The long-term effect of lifestyle interventions to prevent diabetes in the China Do Qing Prevention Study: a 20-year follow-up study, by Guangwei Li and colleagues. Lancet 371:1783-1789, 2008

What is the problem and what is known about it so far?

Intensive lifestyle-change programs can prevent type 2 diabetes in people with impaired glucose tolerance (blood glucose levels higher than normal but not high enough to be diagnosed as diabetes). But no one knows how long the benefits of such programs last after the program is finished or whether such programs also reduce the risk of heart and blood vessel disease.

Why did researchers do this particular study?

The researchers wanted to find out whether an intensive group lifestyle-change program had a long-term effect on the risk of developing diabetes, diabetes-related complications, and death.

Who was studied?

This 2006 study included 568 adults with impaired glucose tolerance who had participated in a 6-year lifestyle-change study between 1986 and 1992 in China. The original study compared three lifestyle-change groups (featuring diet, exercise, or both) with a control group that did not have lifestyle-change measures.

How was the study done?

Researchers followed up with participants of the earlier study to find out how many of them had developed diabetes or heart disease and how many had died from heart disease or from any cause.

What did the researchers find?

Compared to those who had no lifestyle change measures, participants from the combined lifestyle-change portions of the original study were far less likely to develop diabetes over the next 20 years. After 20 years, 80% of the lifestyle-change participants had developed diabetes, compared to 93% of the participants who did not have lifestyle-change measures. Lifestyle-change participants who developed diabetes did so more than 3 years later than those who did not have lifestyle interventions. The study detected only small differences between the two groups in terms of heart disease events, heart disease deaths, or deaths from any cause.

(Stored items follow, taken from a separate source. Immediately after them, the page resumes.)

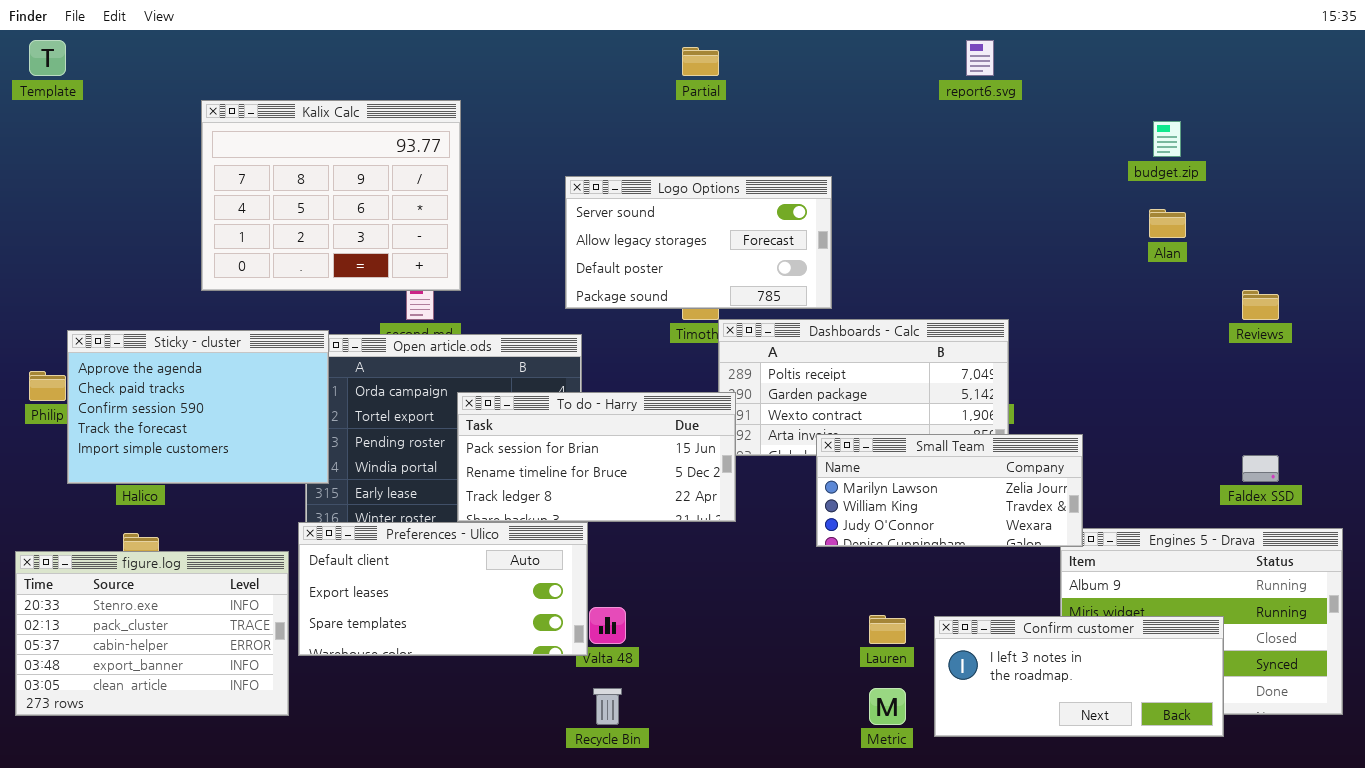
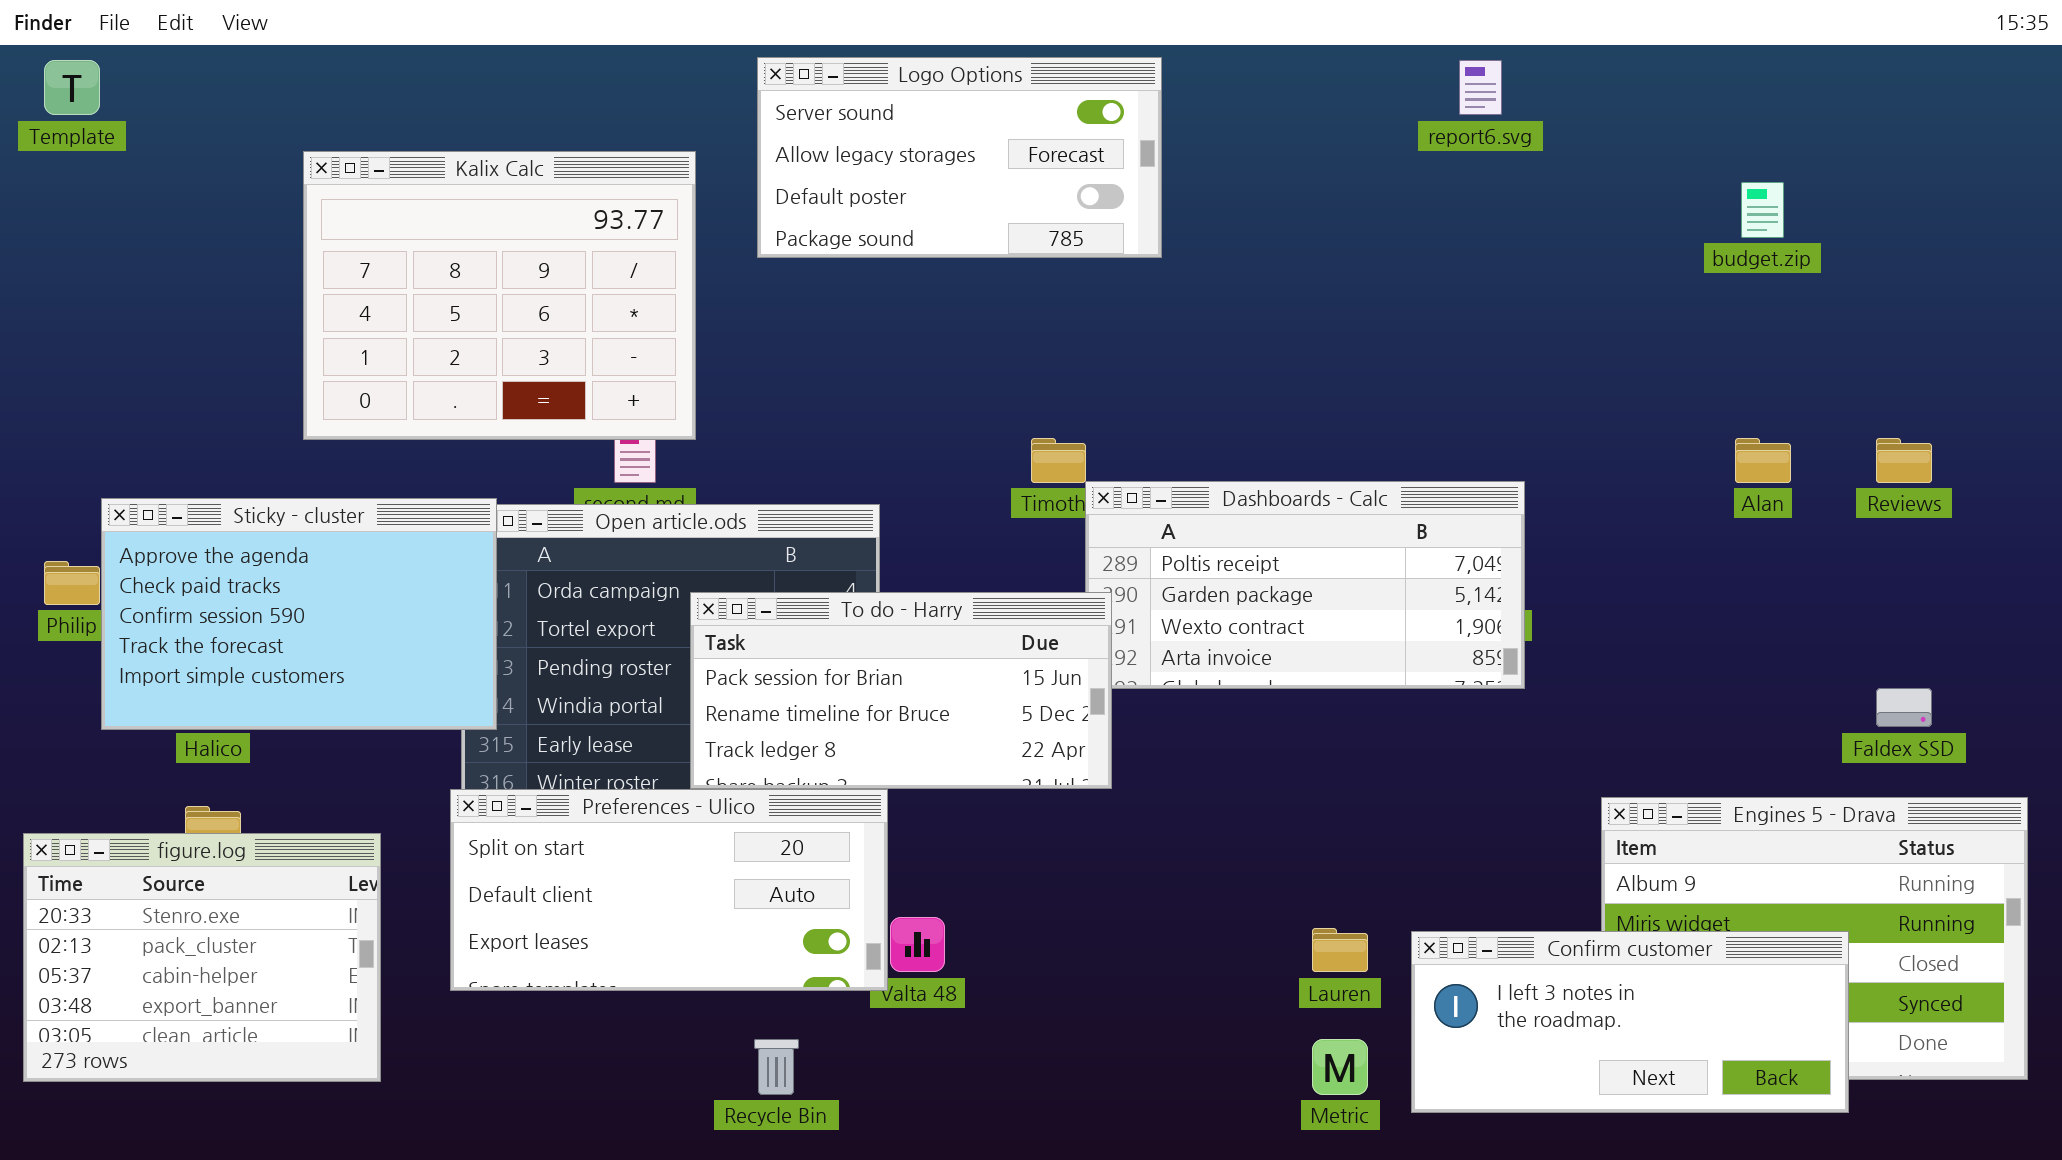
Logo Options: [565,176,832,309] -> [757,57,1162,258], moved
Alan: [1149,209,1186,238] -> [1735,438,1791,483], moved
Small Team: [816,434,1083,547] -> none, closed
Preferences - Ulico: [298,522,588,656] -> [450,789,888,991], scrolled up 1 row
figure.log: [15,551,289,716] -> [23,833,381,1082], resized
Recycle Bin: [593,688,622,725] -> [754,1039,799,1095], moved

What were the limitations of the study?

The design of the study prevented researchers from fully detecting possible differences among heart disease rates and death rates between the two groups. The finding that there were no major differences in these areas may therefore be incorrect. Also, because the participants were not re-tested periodically between the end of the original study and the 20-year mark, the rate of diabetes development after the original study ended could have been underestimated. Furthermore, researchers could not learn the specific reasons why the earlier lifestyle-change programs might have improved the rate of diabetes development.

What are the implications of the study?

Group lifestyle-change programs of several years in length may prevent or delay diabetes for many more years after the programs end. However, it remains unclear whether such programs also prevent heart disease and death.